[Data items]
_____

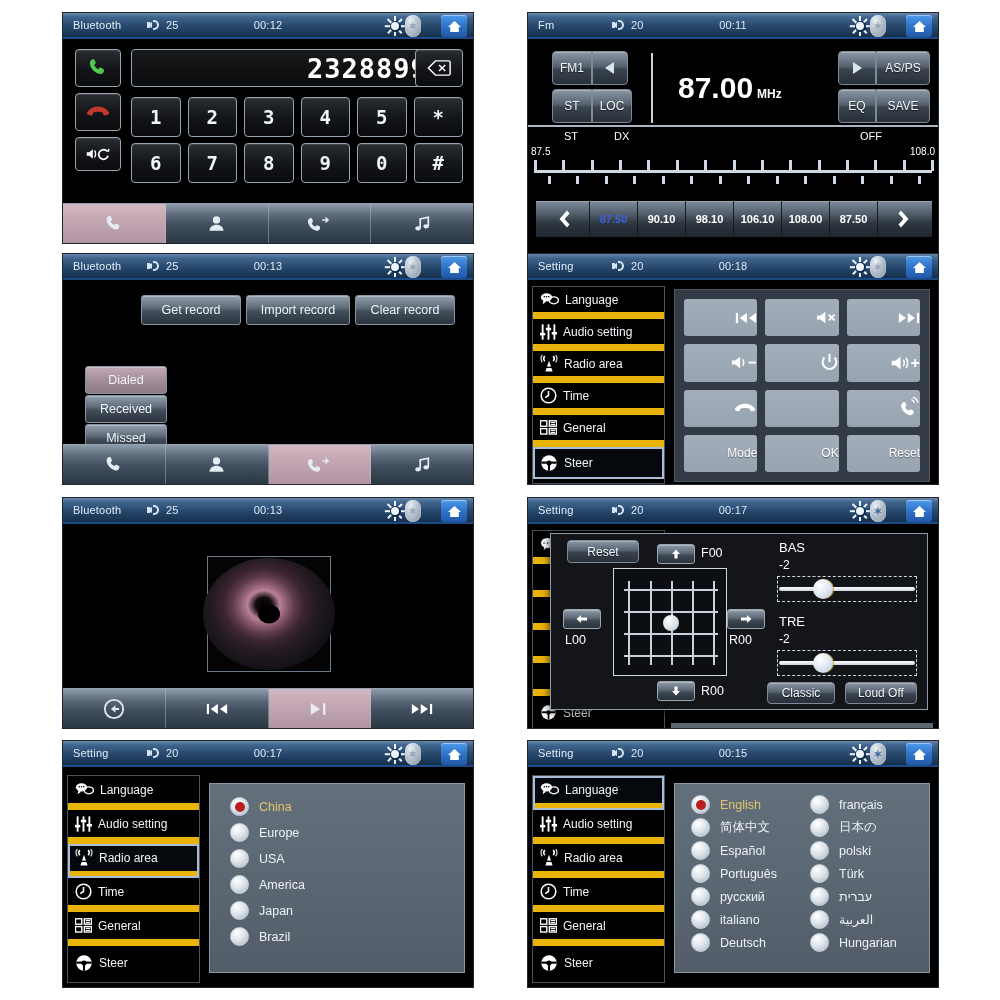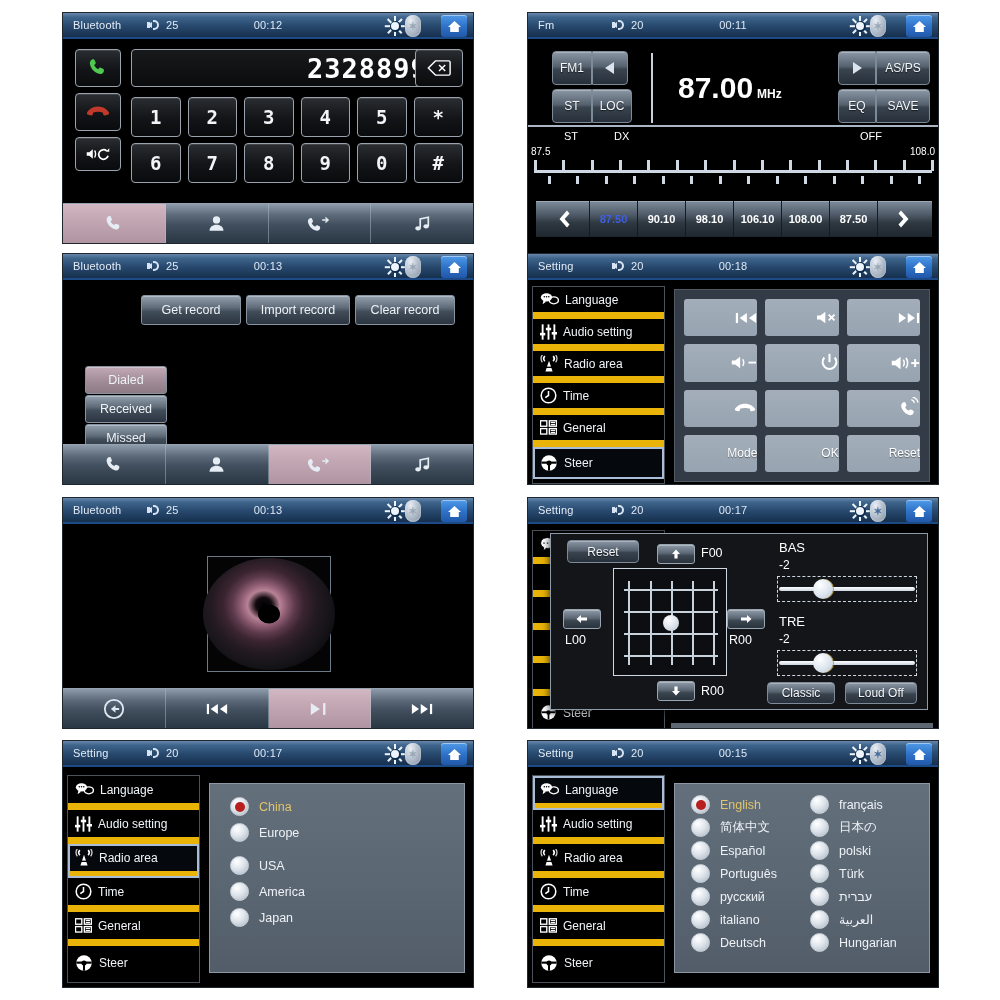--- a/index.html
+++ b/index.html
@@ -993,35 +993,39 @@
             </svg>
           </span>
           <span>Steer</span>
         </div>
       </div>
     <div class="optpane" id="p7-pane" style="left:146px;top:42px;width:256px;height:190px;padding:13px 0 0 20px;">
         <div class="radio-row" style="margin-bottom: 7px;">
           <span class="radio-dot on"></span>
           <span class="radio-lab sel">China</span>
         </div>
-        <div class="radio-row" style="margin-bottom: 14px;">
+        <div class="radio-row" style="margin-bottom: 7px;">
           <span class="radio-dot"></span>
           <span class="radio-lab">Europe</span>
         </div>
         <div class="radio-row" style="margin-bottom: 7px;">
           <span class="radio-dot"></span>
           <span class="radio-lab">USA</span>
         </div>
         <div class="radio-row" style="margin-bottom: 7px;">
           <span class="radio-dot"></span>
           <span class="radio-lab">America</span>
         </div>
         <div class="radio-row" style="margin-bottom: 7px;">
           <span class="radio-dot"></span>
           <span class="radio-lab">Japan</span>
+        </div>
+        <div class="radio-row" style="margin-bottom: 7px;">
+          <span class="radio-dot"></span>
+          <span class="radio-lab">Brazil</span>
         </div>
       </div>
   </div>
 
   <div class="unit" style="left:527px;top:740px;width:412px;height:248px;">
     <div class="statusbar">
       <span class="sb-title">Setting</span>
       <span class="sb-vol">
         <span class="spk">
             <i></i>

_____

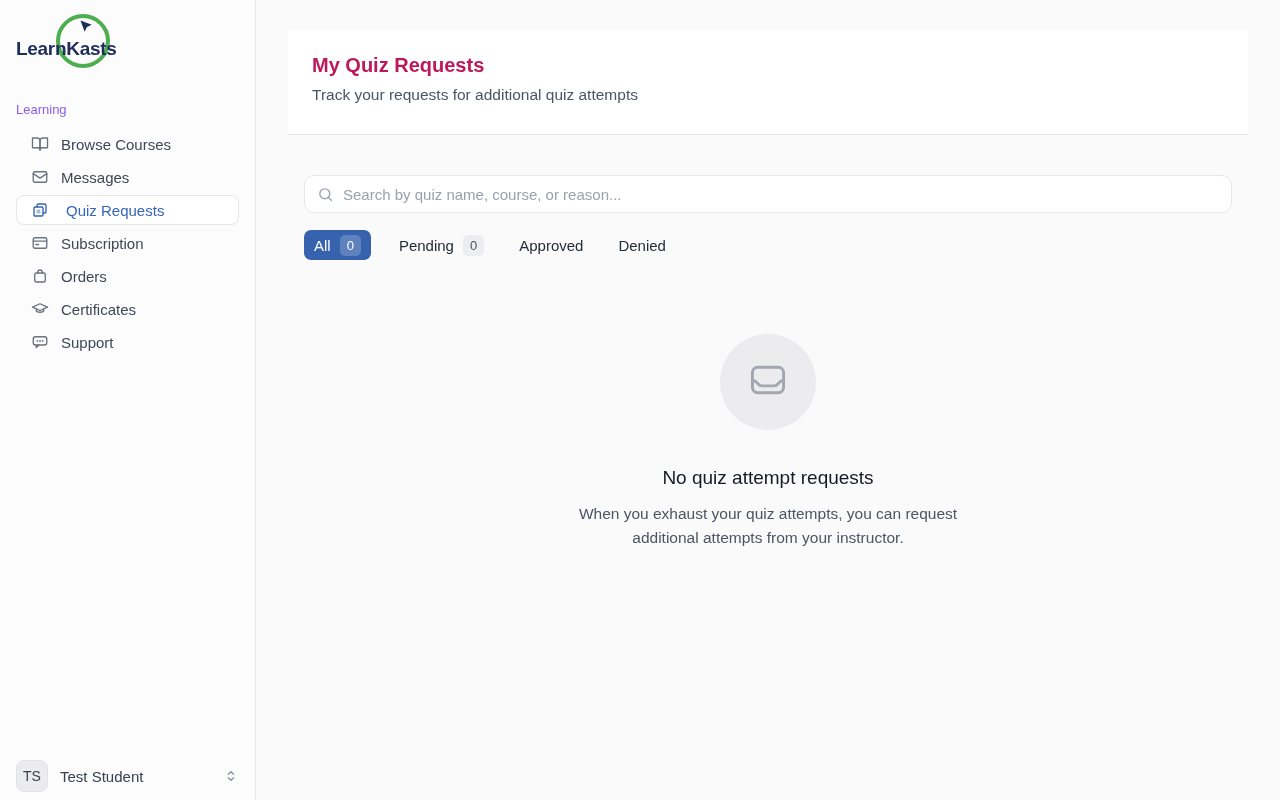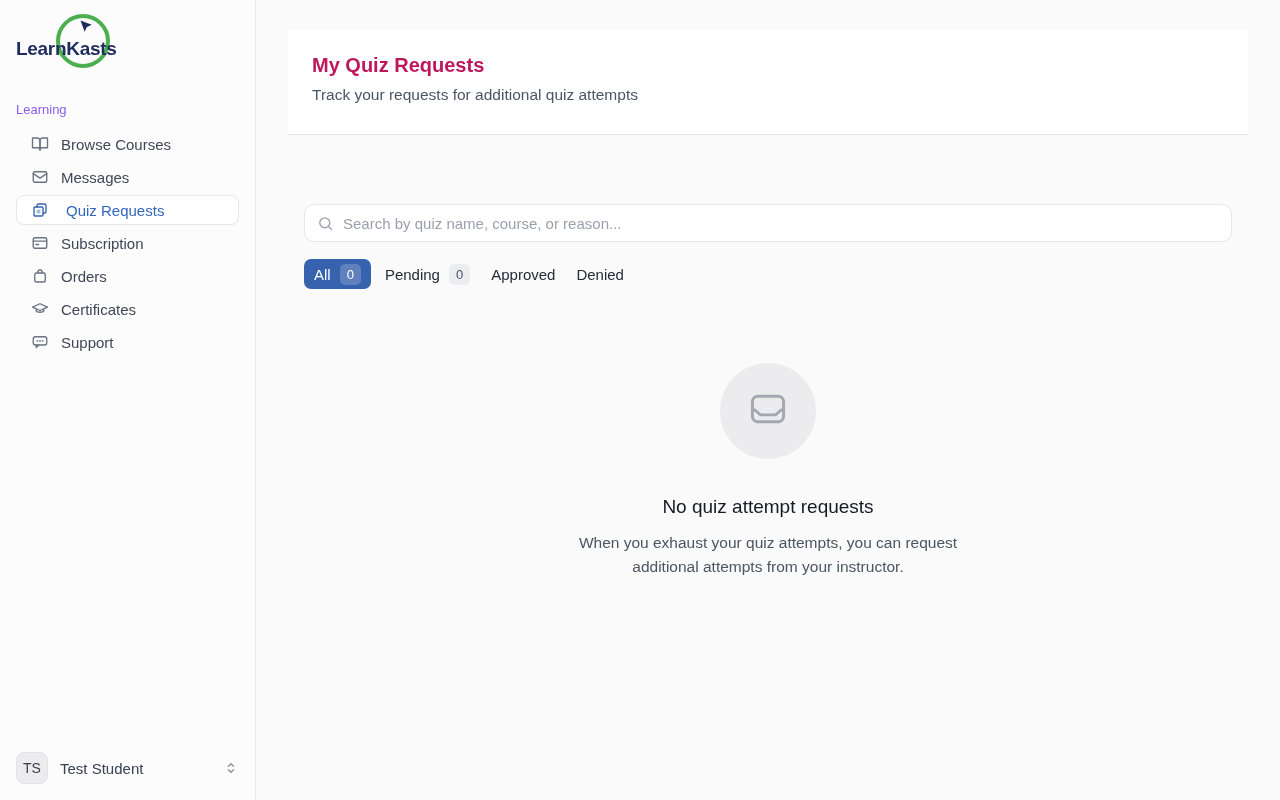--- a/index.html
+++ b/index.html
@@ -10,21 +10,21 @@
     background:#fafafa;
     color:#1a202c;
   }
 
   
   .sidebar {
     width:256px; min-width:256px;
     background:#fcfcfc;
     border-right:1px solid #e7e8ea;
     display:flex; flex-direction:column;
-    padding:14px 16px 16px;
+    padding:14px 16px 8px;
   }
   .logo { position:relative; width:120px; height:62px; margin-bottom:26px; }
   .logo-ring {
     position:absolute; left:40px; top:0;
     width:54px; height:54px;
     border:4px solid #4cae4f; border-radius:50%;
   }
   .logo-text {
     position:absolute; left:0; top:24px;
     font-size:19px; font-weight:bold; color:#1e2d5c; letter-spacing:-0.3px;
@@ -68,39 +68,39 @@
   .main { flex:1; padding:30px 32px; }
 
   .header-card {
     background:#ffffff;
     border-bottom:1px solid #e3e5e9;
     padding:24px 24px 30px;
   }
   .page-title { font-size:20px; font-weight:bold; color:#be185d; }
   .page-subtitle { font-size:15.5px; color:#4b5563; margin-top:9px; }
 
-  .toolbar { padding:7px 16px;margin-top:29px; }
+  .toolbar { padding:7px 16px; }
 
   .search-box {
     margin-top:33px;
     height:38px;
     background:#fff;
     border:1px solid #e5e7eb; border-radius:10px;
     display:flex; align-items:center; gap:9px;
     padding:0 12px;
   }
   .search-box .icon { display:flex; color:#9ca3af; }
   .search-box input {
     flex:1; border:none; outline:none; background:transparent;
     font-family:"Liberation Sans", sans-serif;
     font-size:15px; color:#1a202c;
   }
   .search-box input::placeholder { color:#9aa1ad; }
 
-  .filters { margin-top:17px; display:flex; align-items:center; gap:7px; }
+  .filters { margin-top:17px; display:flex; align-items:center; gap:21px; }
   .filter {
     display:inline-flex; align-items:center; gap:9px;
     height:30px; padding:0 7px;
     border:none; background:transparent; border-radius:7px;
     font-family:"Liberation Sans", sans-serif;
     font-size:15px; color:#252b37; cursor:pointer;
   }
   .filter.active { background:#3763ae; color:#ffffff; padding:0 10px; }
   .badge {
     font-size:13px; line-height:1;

_____

→ To do: Return only the part of the records above that opens with the line containing "display:inline-flex; align-items:center; gap:9px;" and closes with the line containing "font-size:13px; line-height:1;", ends included.

→ Written response:
     display:inline-flex; align-items:center; gap:9px;
     height:30px; padding:0 7px;
     border:none; background:transparent; border-radius:7px;
     font-family:"Liberation Sans", sans-serif;
     font-size:15px; color:#252b37; cursor:pointer;
   }
   .filter.active { background:#3763ae; color:#ffffff; padding:0 10px; }
   .badge {
     font-size:13px; line-height:1;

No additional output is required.